I set my feet on the floor gently as I approached, trying not to disturb the silence that suddenly felt too precious to shatter.

“What did it say?”

“I will die before I tell you.”

I sank to my knees before him, set my letter to the side, and placed a hand on his leg. He laughed out loud.

“You said you’d never get on your knees before me, yet here we are.”

I wanted to slap him, but he was hiding so much pain. He’d been drowning in it for so long, and it was only when his hand nearly slipped below the surface that I finally noticed. What did my mother want to say to him? “Meyer, please st—please talk to me.”

“What is there to say, Madeline?” He dragged his hand down his face and then threw the paper into the fire before him, eyes glowing in the flames. “Things will always be the same. We are who we are. No letter is going to change that.”

God, he was insufferable. I’d seen the man break down twice in twenty-four hours, but he still wouldn’t open up to me.

He picked up a glass from the table next to his chair, drinking deeply from the amber liquid. I doubted he was supposed to be drinking again, but it didn’t seem wise to say so. My heart was rubber, bouncing around my chest uncontrollably.

“Why did my mom have to come visit you right before my sixteenth birthday?”

He leaned forward on his elbows and exhaled heavily through his nose, but he answered without hesitation. He stared into the fire as she spoke. It had to be burning his retinas away. “I tried to kill myself. The first time. Anita found me bleeding out in the bathtub and called an ambulance, but no one rode with me to the hospital. I don’t know how Eva found out what I’d done, but when I woke up, she was sitting beside me. I’m sure Conrad was monitoring me while I was admitted, even if he never came to see me himself. The day they released me to go home, he told me to pack a bag because we had to go to Iowa.”

So it was true. My mother’s heart had broken for her other child, the one she left behind. And when she tried to comfort him, he ended up throwing it in her face. “Didn’t you fight him? Try to talk him out of it?”

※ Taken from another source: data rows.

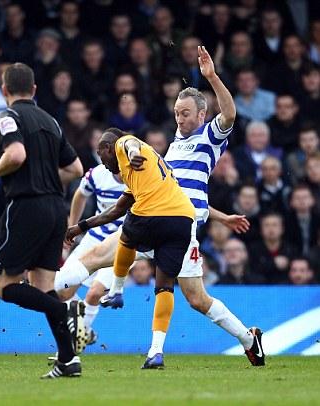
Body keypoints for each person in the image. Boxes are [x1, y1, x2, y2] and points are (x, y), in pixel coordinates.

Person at [59, 47, 264, 368]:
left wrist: (211, 77)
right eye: (176, 113)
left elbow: (230, 114)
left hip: (182, 229)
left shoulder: (209, 136)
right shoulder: (171, 147)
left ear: (201, 114)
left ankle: (248, 339)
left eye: (185, 113)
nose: (179, 118)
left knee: (197, 299)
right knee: (95, 255)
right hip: (155, 219)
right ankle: (59, 297)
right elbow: (174, 190)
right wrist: (223, 216)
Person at [0, 63, 85, 379]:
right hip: (56, 208)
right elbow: (76, 169)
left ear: (4, 90)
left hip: (27, 207)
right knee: (43, 286)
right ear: (35, 90)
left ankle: (60, 311)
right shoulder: (50, 121)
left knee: (2, 287)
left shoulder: (8, 117)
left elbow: (16, 155)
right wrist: (46, 179)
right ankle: (68, 360)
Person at [65, 129, 196, 371]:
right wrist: (80, 226)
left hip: (152, 213)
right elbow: (114, 210)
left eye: (101, 155)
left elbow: (130, 144)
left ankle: (116, 290)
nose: (103, 163)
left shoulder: (123, 144)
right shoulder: (140, 177)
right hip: (183, 219)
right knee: (165, 286)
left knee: (126, 235)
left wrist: (133, 153)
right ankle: (156, 352)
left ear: (107, 147)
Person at [55, 163, 126, 345]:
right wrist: (73, 226)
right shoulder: (98, 174)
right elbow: (80, 195)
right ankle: (84, 330)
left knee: (94, 293)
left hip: (122, 243)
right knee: (62, 291)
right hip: (93, 239)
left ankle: (77, 339)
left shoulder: (138, 175)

He snorted. “Of course not. I’d been released into his care. I had no autonomy while under psychiatric supervision. He threatened to have me institutionalized if I didn’t come along. He barely saw me as human as it was, so it wouldn’t have been that much of a stretch. I didn’t know about you, of course, but he must have.” His tongue darted out to run across his lower lip. “He’d seemed so excited. He must have already decided what he was going to do.” One of his cheeks moved as he gnawed on the inside of his mouth. “I built this house after that. It was the only way I could get distance. There was nowhere else for me to go.”

I picked up his free hand and turned it in mine, running my fingers over his wrist. He barely had a scar, but when I looked, I could see a faint line over his pulse point stretching up to his elbow. It was nearly invisible next to the deeper scar on top of his arm, one that had never healed as well for some reason.

“What’s this one from?” I touched the other scar, running my hand over the bump that spanned the length of his forearm. He shook off my hand.